Aaron J. Walayat, Esq., email@example.com, (412) 594-3935
In Bartenwerfer v. Buckley, 598 U.S. __ (2023), the United States Supreme Court, in a unanimous opinion authored by Justice Amy Coney Barrett, determined that a debtor could not discharge a judgment debt because the “debt arises from the sale proceeds obtained by … fraudulent misrepresentations.” Case at p. 4.
In 2005, the debtor, Kate Bartenwerfer, and then-boyfriend David Bartenwerfer, jointly purchased a San Francisco home in order to remodel and resell the house as business partners. Id. at p. 1. David Bartenwerfer was in charge of the project while Kate Bartenwerfer was largely uninvolved. Id. at pp. 1-2.
They would sell the house to Kieran Buckley, “attesting that they had disclosed all material facts relating to the property.” Id. Nevertheless, Buckley would later discover defects that were not disclosed by the Bartenwerfers. Buckley sued the Bartenwerfers in California state court, alleging that he had “overpaid in reliance on the Bartenwerfers’ misrepresentation.” Id. at p. 2. The jury would decide in Buckley’s favor, awarding him $200,000.00 in damages. Id.
Unable to pay Buckley, or their other creditors, the Bartenwerfers filed for Chapter 7 bankruptcy, seeking discharge of their debts. Buckley filed an adversary complaint before the bankruptcy court, arguing that his judgment against the Bartenwerfers was not dischargeable under Section 5239a)(2)(A) of the Bankruptcy Code because the judgment “ar[o]se from the sale proceeds obtained by David’s fraudulent misrepresentations.” Id. at p. 4.

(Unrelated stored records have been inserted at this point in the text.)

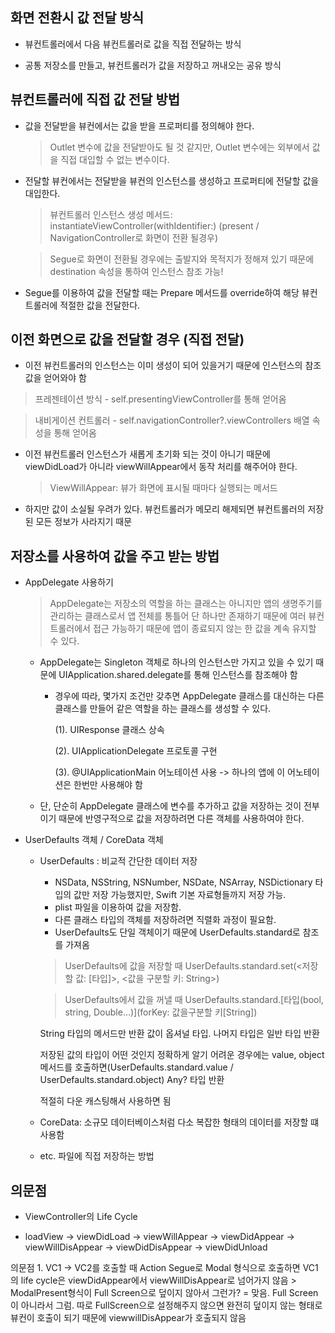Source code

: ## 화면 전환시 값 전달 방식

  - 뷰컨트롤러에서 다음 뷰컨트롤러로 값을 직접 전달하는 방식 
  
  - 공통 저장소를 만들고, 뷰컨트롤러가 값을 저장하고 꺼내오는 공유 방식 

## 뷰컨트롤러에 직접 값 전달 방법

  - 값을 전달받을 뷰컨에서는 값을 받을 프로퍼티를 정의해야 한다.
    > Outlet 변수에 값을 전달받아도 될 것 같지만, Outlet 변수에는 외부에서 값을 직접 대입할 수 없는 변수이다.

  - 전달할 뷰컨에서는 전달받을 뷰컨의 인스턴스를 생성하고 프로퍼티에 전달할 값을 대입한다.
    > 뷰컨트롤러 인스턴스 생성 메서드: instantiateViewController(withIdentifier:) (present / NavigationController로 화면이 전환 될경우)
    
    > Segue로 화면이 전환될 경우에는 출발지와 목적지가 정해져 있기 때문에 destination 속성을 통하여 인스턴스 참조 가능!

  - Segue를 이용하여 값을 전달할 때는 Prepare 메서드를 override하여 해당 뷰컨트롤러에 적절한 값을 전달한다.

## 이전 화면으로 값을 전달할 경우 (직접 전달)

  - 이전 뷰컨트롤러의 인스턴스는 이미 생성이 되어 있을거기 때문에 인스턴스의 참조값을 얻어와야 함
  
   > 프레젠테이션 방식
    - self.presentingViewController를 통해 얻어옴
    
   > 내비게이션 컨트롤러
    - self.navigationController?.viewControllers 배열 속성을 통해 얻어옴
    
  - 이전 뷰컨트롤러 인스턴스가 새롭게 초기화 되는 것이 아니기 때문에 viewDidLoad가 아니라 viewWillAppear에서 동작 처리를 해주어야 한다.
    > ViewWillAppear: 뷰가 화면에 표시될 때마다 실행되는 메서드
    
  - 하지만 값이 소실될 우려가 있다. 뷰컨트롤러가 메모리 해제되면 뷰컨트롤러의 저장된 모든 정보가 사라지기 때문

## 저장소를 사용하여 값을 주고 받는 방법
  - AppDelegate 사용하기
    > AppDelegate는 저장소의 역할을 하는 클래스는 아니지만 앱의 생명주기를 관리하는 클래스로서 앱 전체를 통틀어 단 하나만 존재하기 때문에 여러 뷰컨트롤러에서 접근 가능하기 때문에 
      앱이 종료되지 않는 한 값을 계속 유지할 수 있다.
      
      * AppDelegate는 Singleton 객체로 하나의 인스턴스만 가지고 있을 수 있기 때문에 UIApplication.shared.delegate를 통해 인스턴스를 참조해야 함
        - 경우에 따라, 몇가지 조건만 갖추면 AppDelegate 클래스를 대신하는 다른 클래스를 만들어 같은 역할을 하는 클래스를 생성할 수 있다.
        
          (1). UIResponse 클래스 상속
          
          (2). UIApplicationDelegate 프로토콜 구현
          
          (3). @UIApplicationMain 어노테이션 사용 -> 하나의 앱에 이 어노테이션은 한번만 사용해야 함
          
      * 단, 단순히 AppDelegate 클래스에 변수를 추가하고 값을 저장하는 것이 전부이기 때문에 반영구적으로 값을 저장하려면 다른 객체를 사용하여야 한다.
  
  - UserDefaults 객체 / CoreData 객체
    * UserDefaults : 비교적 간단한 데이터 저장
      - NSData, NSString, NSNumber, NSDate, NSArray, NSDictionary 타입의 값만 저장 가능했지만, Swift 기본 자료형들까지 저장 가능.
      - plist 파일을 이용하여 값을 저장함.
      - 다른 클래스 타입의 객체를 저장하려면 직렬화 과정이 필요함.
      - UserDefaults도 단일 객체이기 때문에 UserDefaults.standard로 참조를 가져옴

      > UserDefaults에 값을 저장할 때
      UserDefaults.standard.set(<저장할 값: [타입]>, <값을 구분할 키: String>)
    
      > UserDefaults에서 값을 꺼낼 때
        UserDefaults.standard.[타입(bool, string, Double...)](forKey: 값을구분할 키[String])
      
        String 타입의 메서드만 반환 값이 옵셔널 타입. 나머지 타입은 일반 타입 반환
      
        저장된 값의 타입이 어떤 것인지 정확하게 알기 어려운 경우에는 value, object 메서드를 호출하면(UserDefaults.standard.value / UserDefaults.standard.object) Any? 타입 반환
      
        적절히 다운 캐스팅해서 사용하면 됨

    * CoreData: 소규모 데이터베이스처럼 다소 복잡한 형태의 데이터를 저장할 떄 사용함
    * etc. 파일에 직접 저장하는 방법
    
      
    
## 의문점
  - ViewController의 Life Cycle
  
  * loadView -> viewDidLoad -> viewWillAppear -> viewDidAppear -> viewWillDisAppear -> viewDidDisAppear -> viewDidUnload

  의문점 1. VC1 -> VC2를 호출할 때 Action Segue로 Modal 형식으로 호출하면 VC1의 life cycle은 viewDidAppear에서 viewWillDisAppear로 넘어가지 않음
    > ModalPresent형식이 Full Screen으로 덮이지 않아서 그런가?
    = 맞음. Full Screen이 아니라서 그럼. 따로 FullScreen으로 설정해주지 않으면 완전히 덮이지 않는 형태로 뷰컨이 호출이 되기 때문에 viewwillDisAppear가 호출되지 않음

Buckley won in the Bankruptcy Court, which found that both David and Kate Bartenwerfer were barred from discharging the debt. The Ninth Circuit’s Bankruptcy Appellate Panel (“BAP”) affirmed the Bankruptcy Court as to David, but reversed as to Kate, finding that she was not barred from discharge unless “she knew or had reason to know of David’s fraud.” Id. at p. 3. The United States Court of Appeals for the Ninth Circuit reversed the BAP, determining that Kate, as David’s business partner, could not discharge the debt, regardless of her own culpability. Id.

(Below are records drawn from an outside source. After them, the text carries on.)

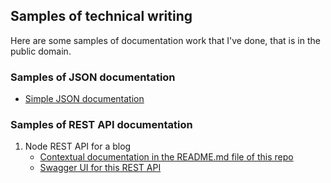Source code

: 
## Samples of technical writing

Here are some samples of documentation work that I've done, that is in the public domain.

### Samples of JSON documentation
- [Simple JSON documentation](../json-documentation)

### Samples of REST API documentation
1. Node REST API for a blog
   - [Contextual documentation in the README.md file of this repo](https://github.com/igor-trimailov/node-rest-api/blob/master/README.md)
   - [Swagger UI for this REST API](https://stark-brushlands-58685.herokuapp.com/api/v1/?fbclid=IwAR0o2XF4g0WLvmdc_3mahMy4f9IjZb1l2cYIROoz_SGRwJdogrI1Z2_Ld3A)
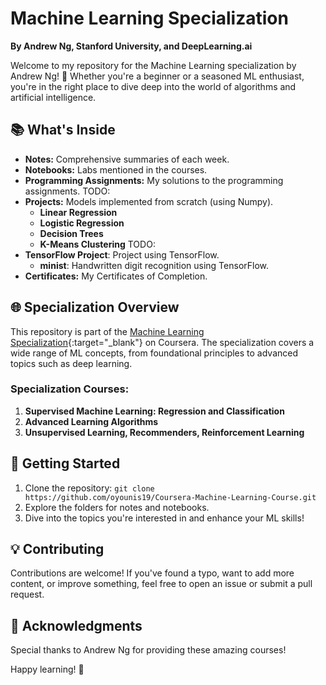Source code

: # Machine Learning Specialization 
**By Andrew Ng, Stanford University, and DeepLearning.ai**

Welcome to my repository for the Machine Learning specialization by Andrew Ng! 🤖 Whether you're a beginner or a seasoned ML enthusiast, you're in the right place to dive deep into the world of algorithms and artificial intelligence.

## 📚 What's Inside

- **Notes:** Comprehensive summaries of each week.
- **Notebooks:** Labs mentioned in the courses.
- **Programming Assignments:** My solutions to the programming assignments. TODO:
- **Projects:** Models implemented from scratch (using Numpy).
    - **Linear Regression**
    - **Logistic Regression**
    - **Decision Trees**
    - **K-Means Clustering** TODO:
- **TensorFlow Project**: Project using TensorFlow.
    - **minist**: Handwritten digit recognition using TensorFlow.
- **Certificates:** My Certificates of Completion.

## 🌐 Specialization Overview

This repository is part of the [Machine Learning Specialization](https://www.coursera.org/specializations/machine-learning-introduction){:target="_blank"} on Coursera. The specialization covers a wide range of ML concepts, from foundational principles to advanced topics such as deep learning.

### Specialization Courses:

1. **Supervised Machine Learning: Regression and Classification**
2. **Advanced Learning Algorithms**
3. **Unsupervised Learning, Recommenders, Reinforcement Learning**

## 🚀 Getting Started

1. Clone the repository: `git clone https://github.com/oyounis19/Coursera-Machine-Learning-Course.git`
2. Explore the folders for notes and notebooks.
3. Dive into the topics you're interested in and enhance your ML skills!

## 💡 Contributing

Contributions are welcome! If you've found a typo, want to add more content, or improve something, feel free to open an issue or submit a pull request.

## 🌟 Acknowledgments

Special thanks to Andrew Ng for providing these amazing courses!

Happy learning! 🚀
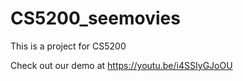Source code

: # CS5200_seemovies
This is a project for CS5200

Check out our demo at https://youtu.be/i4SSIyGJoOU

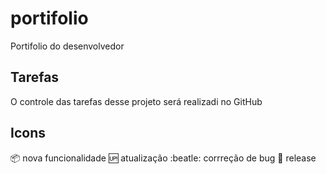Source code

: # portifolio
Portifolio do desenvolvedor

## Tarefas

O controle das tarefas desse projeto será realizadi no GitHub


## Icons
:package: nova funcionalidade
:up: atualização
:beatle: corrreção de bug
:checkered_flag: release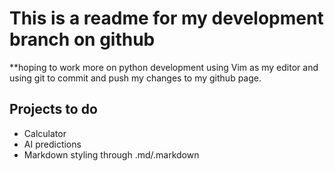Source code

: # This is a readme for my development branch on github
**hoping to work more on python development using Vim as my editor and using git to commit and push my changes to my github page.

## Projects to do
* Calculator
* AI predictions
* Markdown styling through .md/.markdown
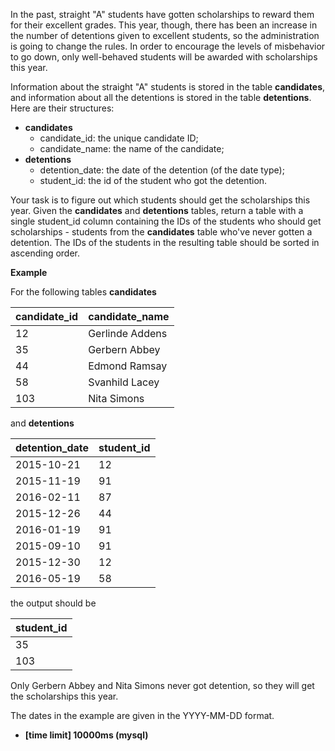 In the past, straight "A" students have gotten scholarships to reward them for their excellent grades. This year, though, there has been an increase in the number of detentions given to excellent students, so the administration is going to change the rules. In order to encourage the levels of misbehavior to go down, only well-behaved students will be awarded with scholarships this year.

Information about the straight "A" students is stored in the table __candidates__, and information about all the detentions is stored in the table __detentions__. Here are their structures:

* __candidates__
  + candidate_id: the unique candidate ID;
  + candidate_name: the name of the candidate;
* __detentions__
  + detention_date: the date of the detention (of the date type);
  + student_id: the id of the student who got the detention.
  
Your task is to figure out which students should get the scholarships this year. Given the __candidates__ and __detentions__ tables, return a table with a single student_id column containing the IDs of the students who should get scholarships - students from the __candidates__ table who've never gotten a detention. The IDs of the students in the resulting table should be sorted in ascending order.

__Example__

For the following tables __candidates__

|candidate_id|	candidate_name|
|---|---|
|12|	Gerlinde Addens|
|35|	Gerbern Abbey|
|44|	Edmond Ramsay|
|58|	Svanhild Lacey|
|103|	Nita Simons|

and __detentions__

|detention_date	|student_id|
|---|---|
|2015-10-21|	12|
|2015-11-19|	91|
|2016-02-11|	87|
|2015-12-26|	44|
|2016-01-19|	91|
|2015-09-10|	91|
|2015-12-30|  12|
|2016-05-19|	58|

the output should be

|student_id|
|---|
|35|
|103|

Only Gerbern Abbey and Nita Simons never got detention, so they will get the scholarships this year.

The dates in the example are given in the YYYY-MM-DD format.

* __[time limit] 10000ms (mysql)__
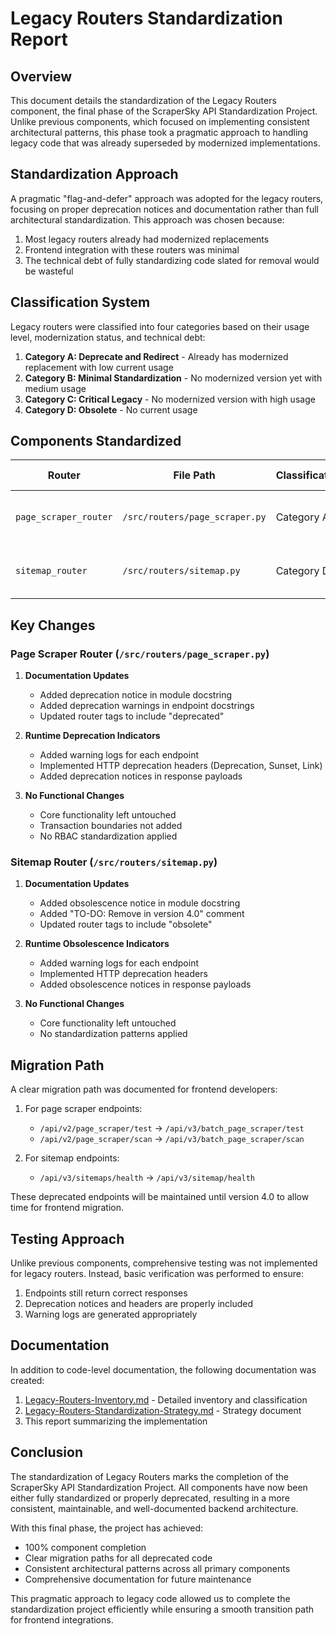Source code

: # Legacy Routers Standardization Report

## Overview

This document details the standardization of the Legacy Routers component, the final phase of the ScraperSky API Standardization Project. Unlike previous components, which focused on implementing consistent architectural patterns, this phase took a pragmatic approach to handling legacy code that was already superseded by modernized implementations.

## Standardization Approach

A pragmatic "flag-and-defer" approach was adopted for the legacy routers, focusing on proper deprecation notices and documentation rather than full architectural standardization. This approach was chosen because:

1. Most legacy routers already had modernized replacements
2. Frontend integration with these routers was minimal
3. The technical debt of fully standardizing code slated for removal would be wasteful

## Classification System

Legacy routers were classified into four categories based on their usage level, modernization status, and technical debt:

1. **Category A: Deprecate and Redirect** - Already has modernized replacement with low current usage
2. **Category B: Minimal Standardization** - No modernized version yet with medium usage
3. **Category C: Critical Legacy** - No modernized version with high usage
4. **Category D: Obsolete** - No current usage

## Components Standardized

| Router | File Path | Classification | Implementation Approach |
|--------|-----------|----------------|------------------------|
| `page_scraper_router` | `/src/routers/page_scraper.py` | Category A | Deprecation notices, warning logs, HTTP headers |
| `sitemap_router` | `/src/routers/sitemap.py` | Category D | Obsolescence notices, warning logs, HTTP headers |

## Key Changes

### Page Scraper Router (`/src/routers/page_scraper.py`)

1. **Documentation Updates**
   - Added deprecation notice in module docstring
   - Added deprecation warnings in endpoint docstrings
   - Updated router tags to include "deprecated"

2. **Runtime Deprecation Indicators**
   - Added warning logs for each endpoint
   - Implemented HTTP deprecation headers (Deprecation, Sunset, Link)
   - Added deprecation notices in response payloads

3. **No Functional Changes**
   - Core functionality left untouched
   - Transaction boundaries not added
   - No RBAC standardization applied

### Sitemap Router (`/src/routers/sitemap.py`)

1. **Documentation Updates**
   - Added obsolescence notice in module docstring
   - Added "TO-DO: Remove in version 4.0" comment
   - Updated router tags to include "obsolete"

2. **Runtime Obsolescence Indicators**
   - Added warning logs for each endpoint
   - Implemented HTTP deprecation headers
   - Added obsolescence notices in response payloads

3. **No Functional Changes**
   - Core functionality left untouched
   - No standardization patterns applied

## Migration Path

A clear migration path was documented for frontend developers:

1. For page scraper endpoints:
   - `/api/v2/page_scraper/test` → `/api/v3/batch_page_scraper/test`
   - `/api/v2/page_scraper/scan` → `/api/v3/batch_page_scraper/scan`

2. For sitemap endpoints:
   - `/api/v3/sitemaps/health` → `/api/v3/sitemap/health`

These deprecated endpoints will be maintained until version 4.0 to allow time for frontend migration.

## Testing Approach

Unlike previous components, comprehensive testing was not implemented for legacy routers. Instead, basic verification was performed to ensure:

1. Endpoints still return correct responses
2. Deprecation notices and headers are properly included
3. Warning logs are generated appropriately

## Documentation

In addition to code-level documentation, the following documentation was created:

1. [Legacy-Routers-Inventory.md](Legacy-Routers-Inventory.md) - Detailed inventory and classification
2. [Legacy-Routers-Standardization-Strategy.md](Legacy-Routers-Standardization-Strategy.md) - Strategy document
3. This report summarizing the implementation

## Conclusion

The standardization of Legacy Routers marks the completion of the ScraperSky API Standardization Project. All components have now been either fully standardized or properly deprecated, resulting in a more consistent, maintainable, and well-documented backend architecture.

With this final phase, the project has achieved:
- 100% component completion
- Clear migration paths for all deprecated code
- Consistent architectural patterns across all primary components
- Comprehensive documentation for future maintenance

This pragmatic approach to legacy code allowed us to complete the standardization project efficiently while ensuring a smooth transition path for frontend integrations.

The question before the U.S Supreme Court was whether Section 523(a)(2)(A) bars Kate from discharge of the fraudulent debt if she was not herself culpable for the fraud.
Section 523(a)(2)(A) provides as follows:
“A discharge under section 727 … of this title does not discharge an individual debtor from any debt …
“(2) for money, property, services, or an extension, renewal, or refinancing of credit, to the extent obtained by –
“(A) false pretenses, a false representation, or actual fraud, other than a statement respecting the debtor’s or an insider’s financial condition.”
Much of the Supreme Court’s discussion focused on the question of the “passive voice” of the relevant provision. Case at p. 5. Kate Bartenwerfer argued, for example, that an ordinary reading of the text would suggest that “money obtained by fraud” meant “money obtained by the individual debtor’s fraud.” Id. at p. 5 (emphasis in original).
The Supreme Court rejected this argument, finding instead that an ordinary reading of the text instead suggested that “money obtained by fraud” was not limited to an individual debtor’s fraud. Indeed, the Supreme Court cited precedent indicating that it had already come to this conclusion. In Dean v. United States, 556 U.S. 568, 572 (2009), the Supreme Court found that the passive voice suggested that Congress intended to “focu[s] on an event that occurs without respect to a specific actor, and therefore without respect to any actor’s intent or culpability.” Further, in Watson v. United States, 552 U.S. 74, 81 (2007), the Supreme Court found that while the debt “must result from someone’s fraud,” Congress “was agnostic about who committed it.”
While the statutes historically seemed to imply that the nondischargeability of a fraudulent debt is based on whether the debtor was culpable, the Court found in Strang v. Bradner, 114 U.S. 555, 561 (1885) that all three business partners were barred from discharging a fraudulent debt caused by one of the partners. After the Supreme Court’s decision in Strang, Congress specifically removed the pre-existing language which focused on the individual debtor’s fraud, signaling to the Supreme Court that Congress intended to focus on the “event” of fraud rather than the culpability of a single actor. Case at pp. 9-10.
From this, the U.S. Supreme Court determined that Kate Bartenwerfer was barred from discharging the judgment debt, regardless of her culpability in committing the fraud.
In a one-page concurring opinion, Justice Sonia Sotomayor, joined by Justice Ketanji Brown Jackson, concurred with the majority. However, they indicated that they only concurred based on the understanding that the relevant text of the Bankruptcy Code would bar debtors for fraudulent debts if the fraud was committed by the debtor’s “agents” or the debtor’s “partners within the scope of the partnership.” Concurrence at 1.